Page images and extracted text
'''

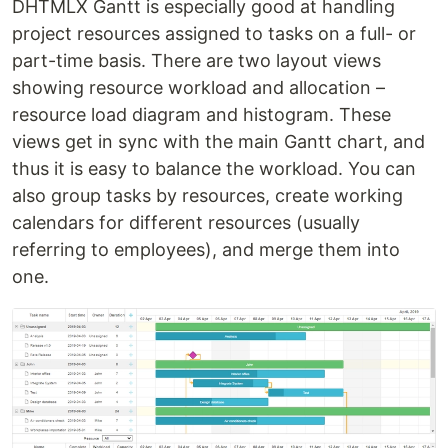
DHTMLX Gantt is especially good at handling
project resources assigned to tasks on a full- or
part-time basis. There are two layout views
showing resource workload and allocation –
resource load diagram and histogram. These
views get in sync with the main Gantt chart, and
thus it is easy to balance the workload. You can
also group tasks by resources, create working
calendars for different resources (usually
referring to employees), and merge them into
one.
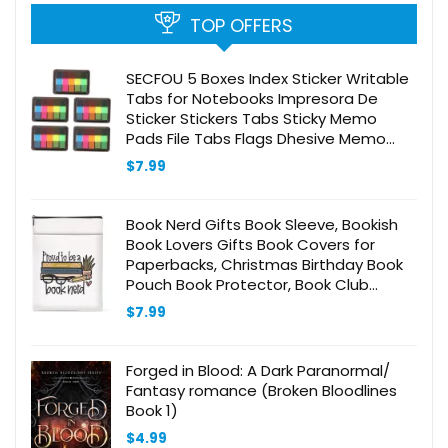
TOP OFFERS
SECFOU 5 Boxes Index Sticker Writable
Tabs for Notebooks Impresora De
Sticker Stickers Tabs Sticky Memo
Pads File Tabs Flags Dhesive Memo
Memo Pads Memo Notes Flag Stickers
$
7.99
Black The Pet
Book Nerd Gifts Book Sleeve, Bookish
Book Lovers Gifts Book Covers for
Paperbacks, Christmas Birthday Book
Pouch Book Protector, Book Club
Librarian Gifts for Women Reader
$
7.99
Sister Book Accessories
Forged in Blood: A Dark Paranormal/
Fantasy romance (Broken Bloodlines
Book 1)
$
4.99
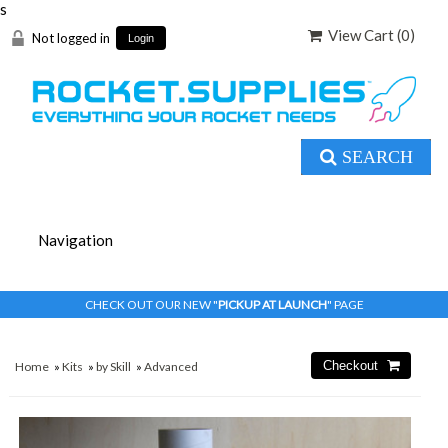
s
View Cart (
0
)
Not logged in
Login
SEARCH
CHECK OUT OUR NEW "
PICKUP AT LAUNCH
" PAGE
Home
»
Kits
»
by Skill
»
Advanced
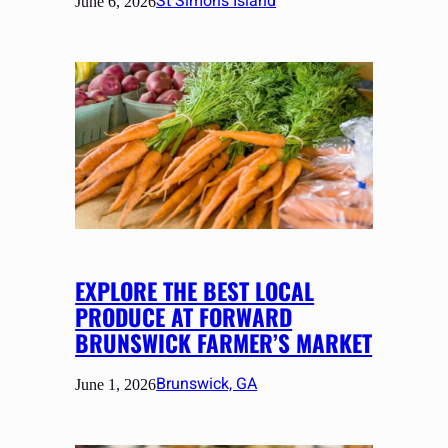
St Simons Island
June 6, 2026
EXPLORE THE BEST LOCAL
PRODUCE AT FORWARD
BRUNSWICK FARMER’S MARKET
Brunswick, GA
June 1, 2026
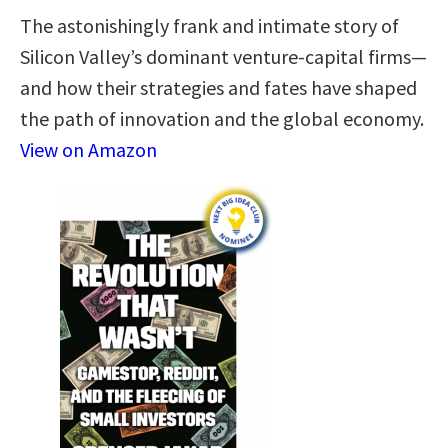
The astonishingly frank and intimate story of
Silicon Valley’s dominant venture-capital firms—
and how their strategies and fates have shaped
the path of innovation and the global economy.
View on Amazon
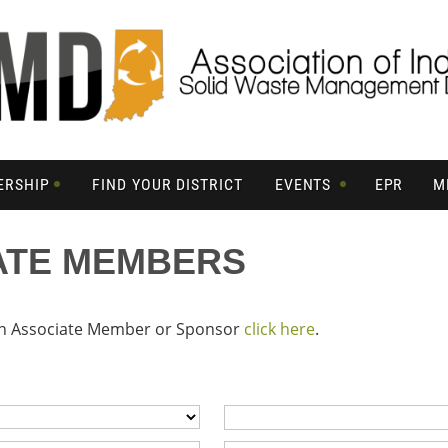
ERSHIP
FIND YOUR DISTRICT
EVENTS
EPR
M
ATE MEMBERS
 an Associate Member or Sponsor
click here
.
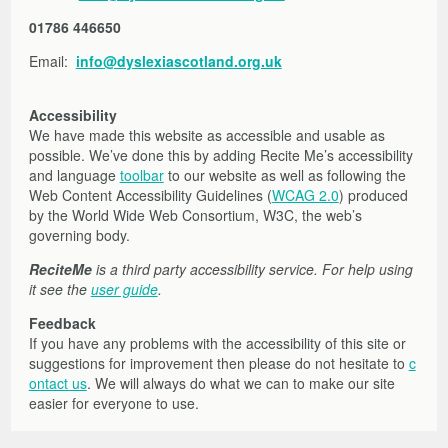
01786 446650
Email:
info@dyslexiascotland.org.uk
Accessibility
We have made this website as accessible and usable as
possible. We’ve done this by adding Recite Me’s accessibility
and language
toolbar
to our website as well as following the
Web Content Accessibility Guidelines (
WCAG 2.0
) produced
by the World Wide Web Consortium, W3C, the web’s
governing body.
ReciteMe
is a third party accessibility service. For help using
it see the
user guide
.
Feedback
If you have any problems with the accessibility of this site or
suggestions for improvement then please do not hesitate to
c
ontact us
. We will always do what we can to make our site
easier for everyone to use.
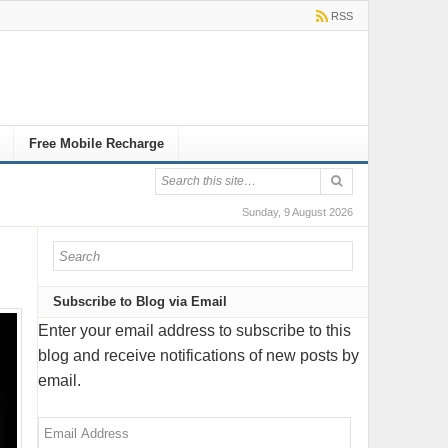
RSS
Free Mobile Recharge
Sunday, 9 August 2026
Subscribe to Blog via Email
Enter your email address to subscribe to this
blog and receive notifications of new posts by
email.
Email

'''

**WORK TASK:**
Wherever the word "workload" appears in a line of the data, copy that line.

**EXERCISE RESULT:**
showing resource workload and allocation –
thus it is easy to balance the workload. You can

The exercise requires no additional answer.